To decide the winner of the Eurovision Song Contest, there is a voting system that combines the opinions of a supposedly "professional" (?) jury with the virtual vote of the public in each participating country. In the semifinals, only the public votes are taken into account, while in the final, each country awards two types of points: one from the "professional" jury and one from the people voting at home. The song that obtains the highest total number of points is declared the winner of the contest, and in the event of a tie, the one with the most public votes wins. Every year, for one reason or another, this system generates controversy. Generally, they are more than justified. In itself, the Eurovision Song Contest is not a political issue, but it is obvious that it ends up becoming politicized. Right now, it is also part of the culture wars, to the extent that it has become, albeit unofficially, an openly gay event. How does all this affect our perception of politics?
Traditionally, the prestige of politics had been based on the ability to harmoniously articulate relationships between the different members and collectives of the polis. If these relationships were fluid and fruitful, not based on coercion or deception, and, furthermore, helped to resolve tensions between conflicting interests, politics enjoyed its highest level of prestige. It was perceived as necessary—improvable, obviously, but necessary. The internet, and everything connected to this technology, such as the more than dubious Eurovision televoting system, can erode that perception. This isn't exactly a negative feeling of discredit, but rather a neutral view of uselessness: what purpose do we have in politics if the basis of our most important social relations doesn't rest on the polis as we've understood it until now? The question already makes sense today, and it could become even more so in a few years. The Internet posits a completely reticular structure of relationships, based on complex forms of reciprocity, not on the unidirectional linearity of a hierarchy. The idea of community or nation, of the polis, no longer makes much sense within this new structure: almost all relationships can become decentralized and, in a different sense than today, private. The mediation of politics would become increasingly tenuous because, in fact, the very notion of the polis would become increasingly unreal. The polis now resides in the cloud, and the cloud is an algorithmic abstraction managed by AI.

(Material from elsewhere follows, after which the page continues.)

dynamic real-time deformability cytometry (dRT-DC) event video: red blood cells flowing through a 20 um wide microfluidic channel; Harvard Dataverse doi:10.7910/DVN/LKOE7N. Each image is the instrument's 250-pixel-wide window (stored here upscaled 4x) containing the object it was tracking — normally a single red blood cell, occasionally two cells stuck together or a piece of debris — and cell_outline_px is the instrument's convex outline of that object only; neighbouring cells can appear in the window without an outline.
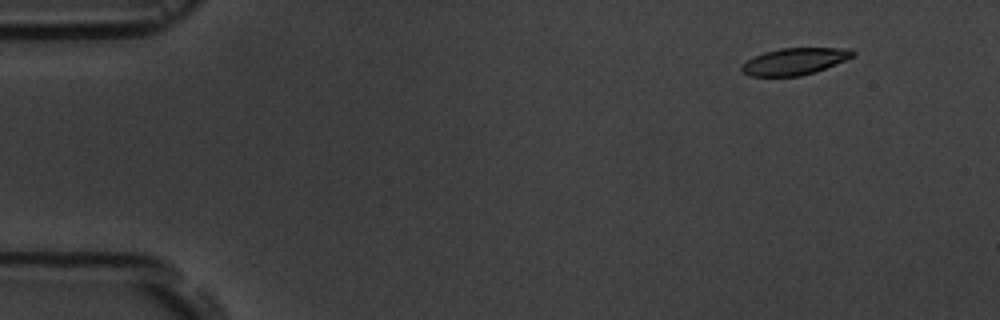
{"species": "common noctule bat (a hibernating species)", "species_latin": "Nyctalus noctula", "temperature_condition": "room temperature", "stored_images_in_passage": 6, "camera_frame_rate_fps": 3000, "um_per_image_px": 0.085, "animal": {"sex": "male", "body_mass_g": 19.5, "forearm_length_mm": 54.6}, "frame": {"image": 1, "passage_image": 2, "time_ms": 1.333, "image_size_px": [1000, 320], "cell_outline_px": [[856, 52], [852, 56], [844, 60], [816, 72], [800, 76], [752, 76], [744, 72], [740, 68], [748, 60], [764, 52], [780, 48], [852, 48]], "centroid_in_image_um": [67.57, 5.21], "position_along_channel_um": 17.4, "area_um2": 17.11}}
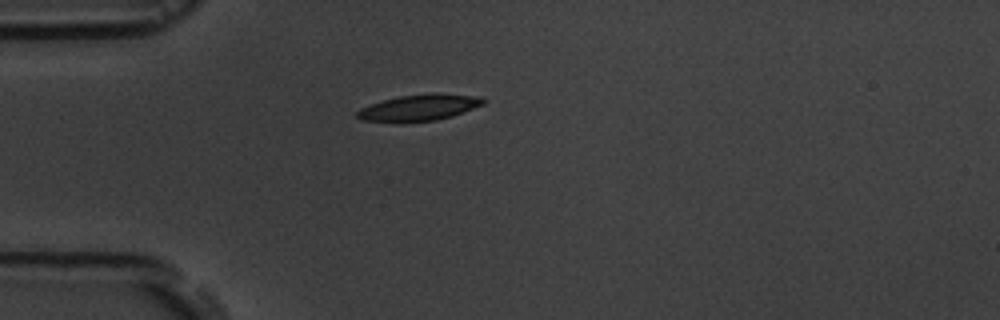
{"frame": {"image": 2, "passage_image": 5, "time_ms": 4.667, "image_size_px": [1000, 320], "cell_outline_px": [[488, 100], [484, 104], [452, 116], [436, 120], [360, 120], [356, 116], [356, 112], [360, 108], [384, 100], [400, 96], [480, 96]], "centroid_in_image_um": [35.63, 9.17], "position_along_channel_um": 49.4, "area_um2": 17.63}}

The main criticism of representative democracy is usually... its unrepresentative nature. Politicians are elected for a term of four or five years; over this time, the real will of the citizens and the decisions of politicians become increasingly distant. Until now, attempts were made to correct this inevitable asymmetry through opinion polls, but public opinion gauging has never managed to improve the system's shortcomings. Social media has created a pseudo-democratic and pseudo-participatory culture that is beginning to have a significant generational effect. Sooner or later, the generation that has grown up within this new reality will end up asking itself, I don't know whether legitimately or not, what the role of Parliament and parliamentarians is, given that political decisions could be made directly by all citizens at very low economic cost. Why do we need representatives if we can represent ourselves? some will say. And why do we need the mummified forum of Parliament if we have TikTok or X? others will add. Why should we vote every four years when we can do it several times a day? And so on. The Trump/Musk tandem captured this diffuse mood perfectly, channeling it toward their interests.
With or without televoting, an issue like Israel's participation in the Eurovision Song Contest, for example, would have generated a fierce controversy under the current circumstances. Here we are raising a much more delicate issue: that of societies that might consider granting political legitimacy to the algorithmic coding of pseudo-votes cast on a mobile phone at any time and without any real oversight. This is the great fantasy of the primitive populism that controls social media, but also that of the left. woke that makes programmatic use of cancel culture. In the heart of the world kitsch and provocatively banal Eurovision, there are signs that it is worth taking into account in the long term.